TEXT PROVIDED:

The destruction is undermining the rich cultural heritage, history and sense of belonging of all communities in Iraq and Syria. My hon. Friend the Member for Gainsborough was right to remind the House, as he did in 2008—I spoke in that debate as the then Opposition spokesman—and on a number of occasions since, about the traumatic situation faced by Christians in their daily lives in the middle east. In both Iraq and Syria, the destruction of heritage is placing an even greater strain on social bonds, which were already stretched to breaking point. Looking forward to the day when there is stability again in both Syria and Iraq, one consequence of the destruction of cultural monuments is that the opportunities for cultural tourism will be much diminished, which will harm the efforts of both countries to rebuild their economies and give their people opportunities.
Hon. Members asked what the Government are doing to raise such concerns with countries in the region. I can tell the House that the Under-Secretary of State for Foreign and Commonwealth Affairs, my hon. Friend the Member for Bournemouth East (Mr Ellwood), who has responsibility for dealing with the middle east, has already raised those concerns during meetings in Egypt and the Gulf, and he is doing so during his visit to Baghdad today.
The Government are concerned that the smuggling of historic artefacts is being used by terrorist organisations, including ISIL, to raise revenue. ISIL is the most abhorrent, brutal terrorist organisation that the world has seen—certainly in modern times—and we have all been horrified by the abuses it has committed against the people of Syria, Iraq and the wider region. It is worth reminding ourselves, however, that although we rightly speak and think about the threat to ancient Christian communities, Yazidis and others, the majority of ISIL’s victims are Muslims. ISIL has as little respect for the lives and safety of Muslims as it does for the lives and safety of others.
ISIL’s licensing of the wholesale looting of archaeological sites by criminal gangs is a further example of its cynicism. Our assessment is that ISIL is generating the majority of its revenue from oil smuggling and extortion, rather than from the illicit trade in antiquities. However, it is clearly our responsibility to ensure that we use all possible measures to deny ISIL access to funds and to constrain it from executing its brutal campaign.
The Government have been active on the international stage to discourage and disrupt smuggling, including of antiquities. UN Security Council resolution 2170, which was adopted during the United Kingdom’s presidency of the Security Council last August, prohibits all trade that assists ISIL. A further Security Council resolution due to be adopted today will oblige states to take steps to prevent the trade in Iraqi and Syrian cultural property illegally removed from those countries. The second resolution demonstrates for the first time the international community’s resolve to suppress the financing of ISIL through the illegal trade in cultural artefacts. As a co-sponsor of the resolution, we have played a key role in ensuring that this source of terrorist funding was addressed by the Security Council. We continue to work with our partners in Europe and beyond to ensure the rapid and full implementation of both Security Council resolutions, and to impose sanctions on individuals involved in ISIL’s financing networks.
We are engaging with our European partners to amend the EU Syria sanctions regime to put beyond doubt the principle that, under its terms, the trade in artefacts from Syria is illegal. We co-sponsored a resolution at the UN Human Rights Council last September, which highlighted and condemned the destruction of monuments, shrines, churches, mosques and other places of worship in Iraq, and encouraged the Government of Iraq to protect those sites.

GIVEN RECORDS:
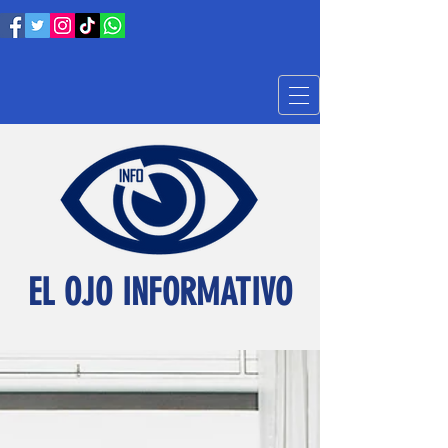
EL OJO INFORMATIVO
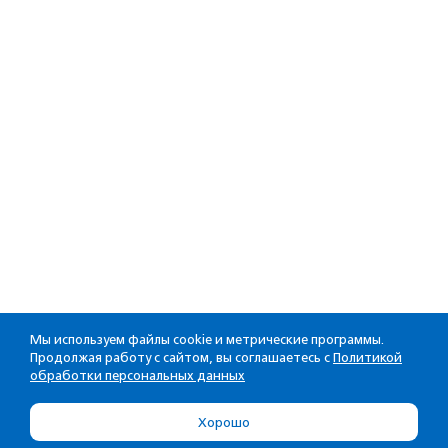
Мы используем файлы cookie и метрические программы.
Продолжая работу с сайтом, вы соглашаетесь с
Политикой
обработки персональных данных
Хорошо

==

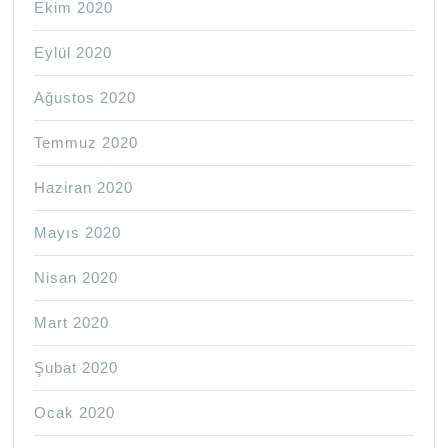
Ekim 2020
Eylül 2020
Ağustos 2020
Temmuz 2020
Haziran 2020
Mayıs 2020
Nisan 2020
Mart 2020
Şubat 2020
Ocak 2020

EXERCISE BRIEF:
Pick up the speech on the destruction of cultural heritage in Iraq and Syria from the point where it stops, and continue it.

ANSWER SECTION:
Before I come on to the specific points made during the debate, I want to issue a word of caution. As my hon. Friend the Member for Newark acknowledged, we must be realistic about what the United Kingdom can do on the ground to protect historic and religious sites in Syria and Iraq. We do not have a diplomatic presence in Syria, and we have no dialogue with the Assad regime. We are, however, aware of the ongoing destruction in that country—notably by that regime itself—and such attacks, while wreaking appalling cultural damage, also have a terrible human cost.
We remain committed to degrading and defeating ISIL so that it no longer poses a threat to the UK, the people of Syria and Iraq, or to that region’s cultural heritage, but we must recognise that this will be a long-term campaign. The Government continue to push for an inclusive political transition in Syria that will see the end of the Assad regime, and we continue to support the Iraqi Government’s efforts to push back ISIL, recover Iraqi territory, and meet the needs and provide for the safety of all Iraq’s communities.
We are assisting refugees and displaced people throughout the region with the provision of more than £800 million of humanitarian relief. When it comes to spending priorities, I think we are right to give priority to that humanitarian catastrophe and the millions of refugees—people who have been displaced within Iraq and Syria and those who fled to neighbouring states—over other forms of relief. We will therefore continue to prioritise our efforts to end the conflict in Syria and Iraq so that peace and stability can be restored, and cultural and religious sites protected.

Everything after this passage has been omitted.